Given information
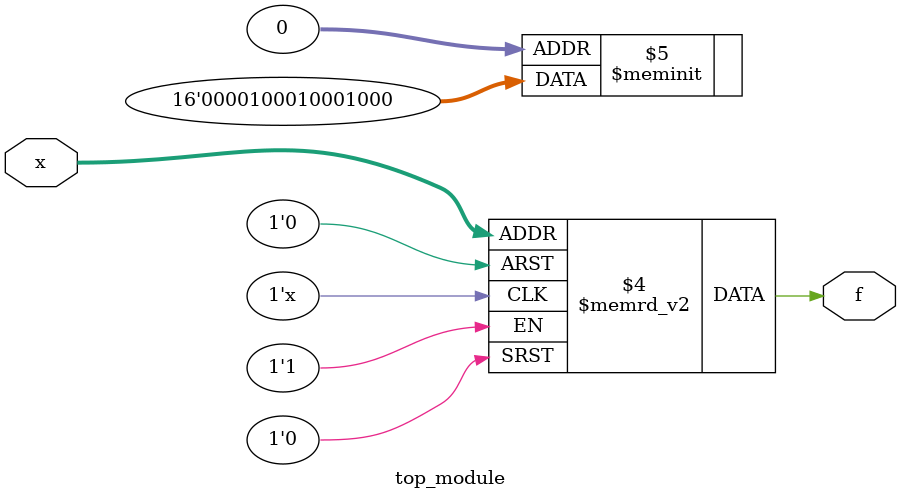
<source format=sv>
module top_module (
    input [4:1] x,
    output logic f
);

always_comb begin
    case ({x[4], x[3], x[2], x[1]})
        4'b0001: f = 1'b0;
        4'b0011: f = 1'b1;
        4'b0101: f = 1'b0;
        4'b0111: f = 1'b1;
        4'b1001: f = 1'b0;
        4'b1011: f = 1'b1;
        4'b1101: f = 1'b0;
        4'b1111: f = 1'b0;
        default: f = 1'b0; // Treat the don't-care (d) entries as 0
    endcase
end

endmodule

</source>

Job
Exactly repeat the lines from the line that contains "always_comb begin" to the end of the entries, both included, and leave out all other lines.

Answer area
always_comb begin
    case ({x[4], x[3], x[2], x[1]})
        4'b0001: f = 1'b0;
        4'b0011: f = 1'b1;
        4'b0101: f = 1'b0;
        4'b0111: f = 1'b1;
        4'b1001: f = 1'b0;
        4'b1011: f = 1'b1;
        4'b1101: f = 1'b0;
        4'b1111: f = 1'b0;
        default: f = 1'b0; // Treat the don't-care (d) entries as 0
    endcase
end

endmodule

</source>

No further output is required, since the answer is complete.